Simply Red


Drei Jahre hatte sich Rastalockenzopf Mick Hucknall nicht auf der Konzertbühne blicken lassen. Nach dem sensationellen Erfolg seines 91er Albums ‚Stars‘ war er in seinen Privatkosmos verschwunden, hatte sein Apartement in Mailand bewohnt und sich Kochen und Kunst hingegeben. „Früher habe ich Arts studiert, hauptsächlich die Renaissance, und da ist Norditalien eine Fundgrube.“ Das Renaissance-Album seiner Band Simply Red heißt denn auch ‚Life‘, ein bewußter Kontrast zum ‚Star‘-Trek Anfang der 90er. „Da war ich im Starrummel gefangen: Man putzt dir die Schuhe und macht deinen Abwasch. Dabei bin ich viel lieber ganz privat.“ Das durfte er sein bei seinen Streifzügen durch Mailand, das er im neuen Singletitel „Fairground“ verewigt hat: Ein Rummelplatz stand Pate, auf dem sich die Teenager abends treffen und lieben.

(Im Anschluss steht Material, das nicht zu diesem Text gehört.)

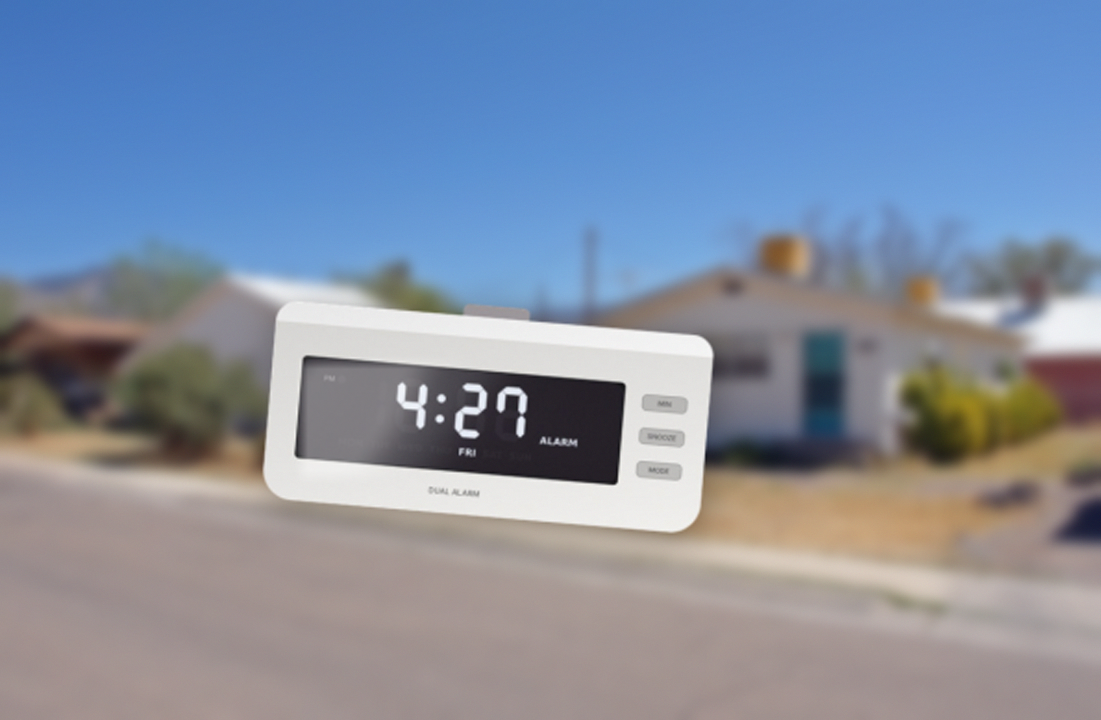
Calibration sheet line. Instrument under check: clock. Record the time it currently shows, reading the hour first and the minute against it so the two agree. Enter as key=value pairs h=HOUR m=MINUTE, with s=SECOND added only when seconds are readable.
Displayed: h=4 m=27
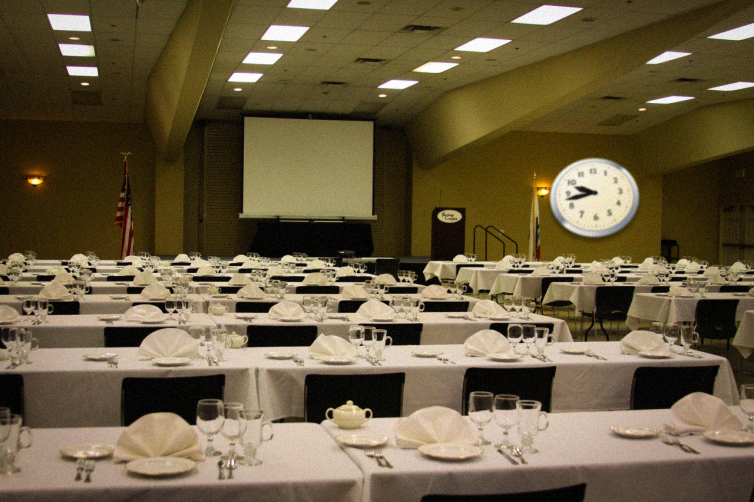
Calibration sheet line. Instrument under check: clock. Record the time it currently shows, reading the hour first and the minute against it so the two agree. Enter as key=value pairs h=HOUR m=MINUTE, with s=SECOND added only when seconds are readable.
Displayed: h=9 m=43
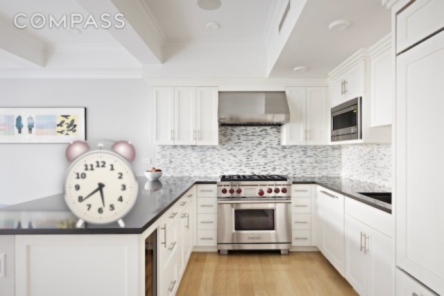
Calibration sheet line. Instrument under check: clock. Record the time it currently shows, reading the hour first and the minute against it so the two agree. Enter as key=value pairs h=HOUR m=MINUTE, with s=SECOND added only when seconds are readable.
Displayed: h=5 m=39
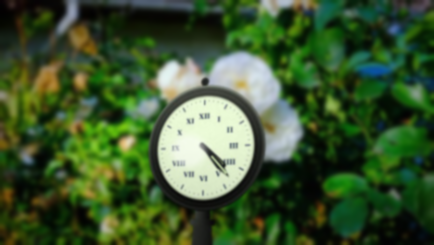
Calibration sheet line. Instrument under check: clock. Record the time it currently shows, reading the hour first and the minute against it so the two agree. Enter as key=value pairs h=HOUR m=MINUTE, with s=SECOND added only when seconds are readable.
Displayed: h=4 m=23
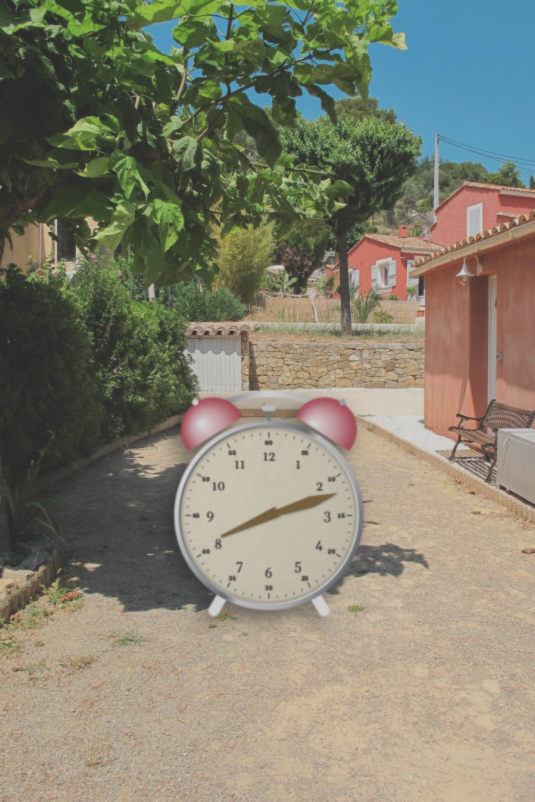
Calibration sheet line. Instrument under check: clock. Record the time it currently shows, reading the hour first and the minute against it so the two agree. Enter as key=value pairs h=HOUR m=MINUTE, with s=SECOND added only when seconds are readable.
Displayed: h=8 m=12
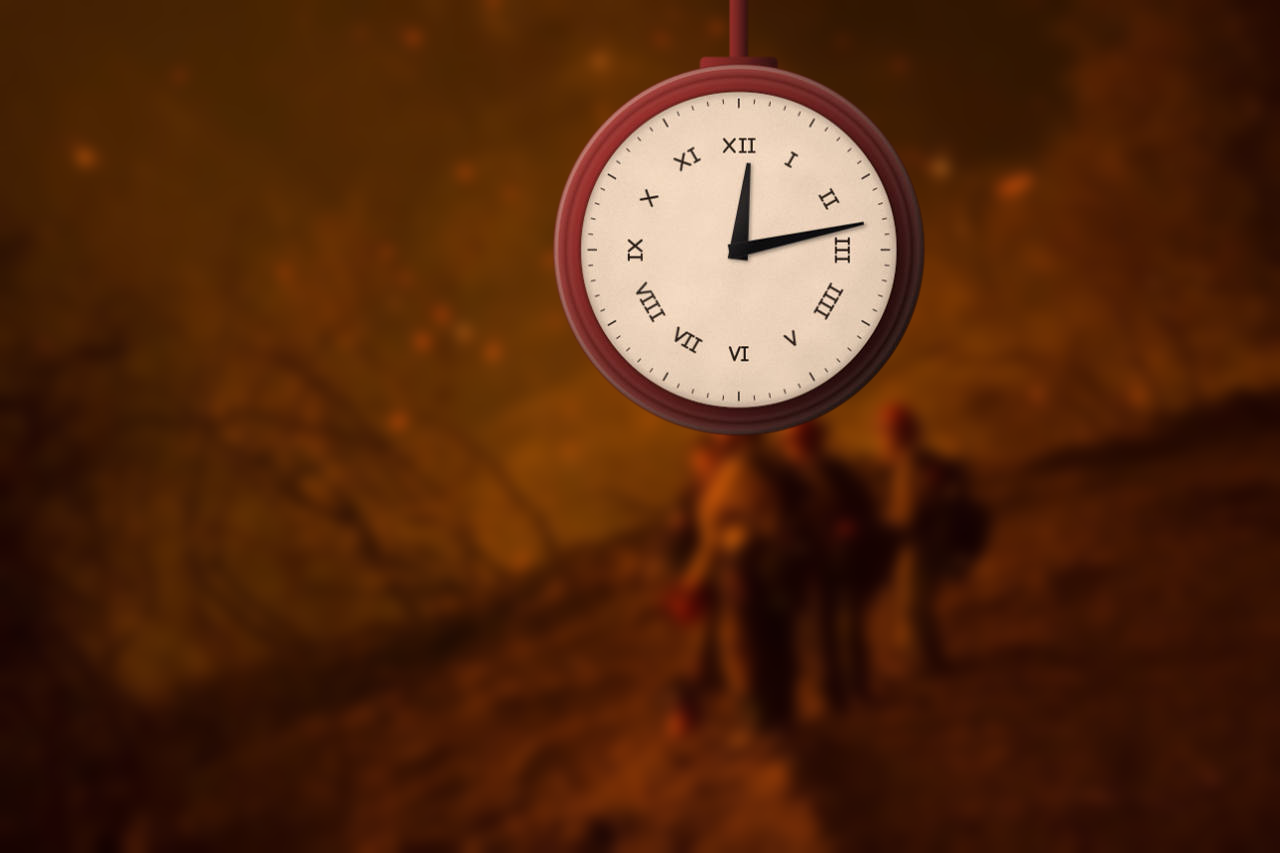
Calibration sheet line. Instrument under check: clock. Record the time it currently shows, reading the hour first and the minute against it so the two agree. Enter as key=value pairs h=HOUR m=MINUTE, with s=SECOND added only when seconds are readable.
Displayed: h=12 m=13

Daß ihn sein vornehmlich weibliches Publikum nach wie vor verehrt, davon zeugt der Begeisterungsschrei zum Auftakt der ausverkauften Tournee in Hamburg, denn der fällt um zwei Oktaven höher aus als bei Heavy-Metal-Konzerten. Und die neue Bühne sorgt sogar für hautnahen Kontakt: Wie ein gigantisches Fragezeichen liegt sie quer in der Halle. Hucknall und seine Musiker, angeführt von Heitor P. an der Gitarre, tänzeln spielend über einem silbernen Laufsteg, der beide Bühnenenden verbindet. An der Saaldecke hängt eine an ein riesiges Ofenrohr erinnernde Lichtanlage. Alles wird in samtenes, violettes Licht getaucht, weiße Strahler tasten sich durchs Publikum, als wollten sie jeden einzelnen mit dem Simply-Red-Virus infizieren. So kann man einer tristen Arena Leben einhauchen.

Gleich der Opener, ‚It’s Only Love‘, offenbart alle Qualitäten von Hucknalls Popsoul: einschmeichelnde Melodie, betörendes, aber nie aufdringliches Saxphonsolo von lan Kirkham und solider Midtempo-Groove.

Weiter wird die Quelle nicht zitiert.